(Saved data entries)
Segment Open

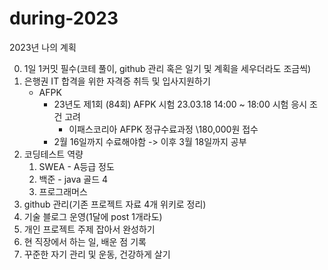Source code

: # during-2023
2023년 나의 계획

0. 1일 1커밋 필수(코테 풀이, github 관리 혹은 일기 및 계획을 세우더라도 조금씩)
1. 은행권 IT 합격을 위한 자격증 취득 및 입사지원하기
   - AFPK
     - 23년도 제1회 (84회) AFPK 시험 23.03.18 14:00 ~ 18:00 시험 응시 조건 고려
       - 이패스코리아 AFPK 정규수료과정 \180,000원 접수
     -  2월 16일까지 수료해야함 -> 이후 3월 18일까지 공부
2. 코딩테스트 역량 
   1. SWEA - A등급 정도
   2. 백준 - java 골드 4
   3. 프로그래머스
3. github 관리(기존 프로젝트 자료 4개 위키로 정리)
4. 기술 블로그 운영(1달에 post 1개라도)
5. 개인 프로젝트 주제 잡아서 완성하기
6. 현 직장에서 하는 일, 배운 점 기록
7. 꾸준한 자기 관리 및 운동, 건강하게 살기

Segment Closed

(What you are asked to do): Once more, please print all the lines above exactly, without their pictures.

(Result of this task):
Source code

: # during-2023
2023년 나의 계획

0. 1일 1커밋 필수(코테 풀이, github 관리 혹은 일기 및 계획을 세우더라도 조금씩)
1. 은행권 IT 합격을 위한 자격증 취득 및 입사지원하기
   - AFPK
     - 23년도 제1회 (84회) AFPK 시험 23.03.18 14:00 ~ 18:00 시험 응시 조건 고려
       - 이패스코리아 AFPK 정규수료과정 \180,000원 접수
     -  2월 16일까지 수료해야함 -> 이후 3월 18일까지 공부
2. 코딩테스트 역량 
   1. SWEA - A등급 정도
   2. 백준 - java 골드 4
   3. 프로그래머스
3. github 관리(기존 프로젝트 자료 4개 위키로 정리)
4. 기술 블로그 운영(1달에 post 1개라도)
5. 개인 프로젝트 주제 잡아서 완성하기
6. 현 직장에서 하는 일, 배운 점 기록
7. 꾸준한 자기 관리 및 운동, 건강하게 살기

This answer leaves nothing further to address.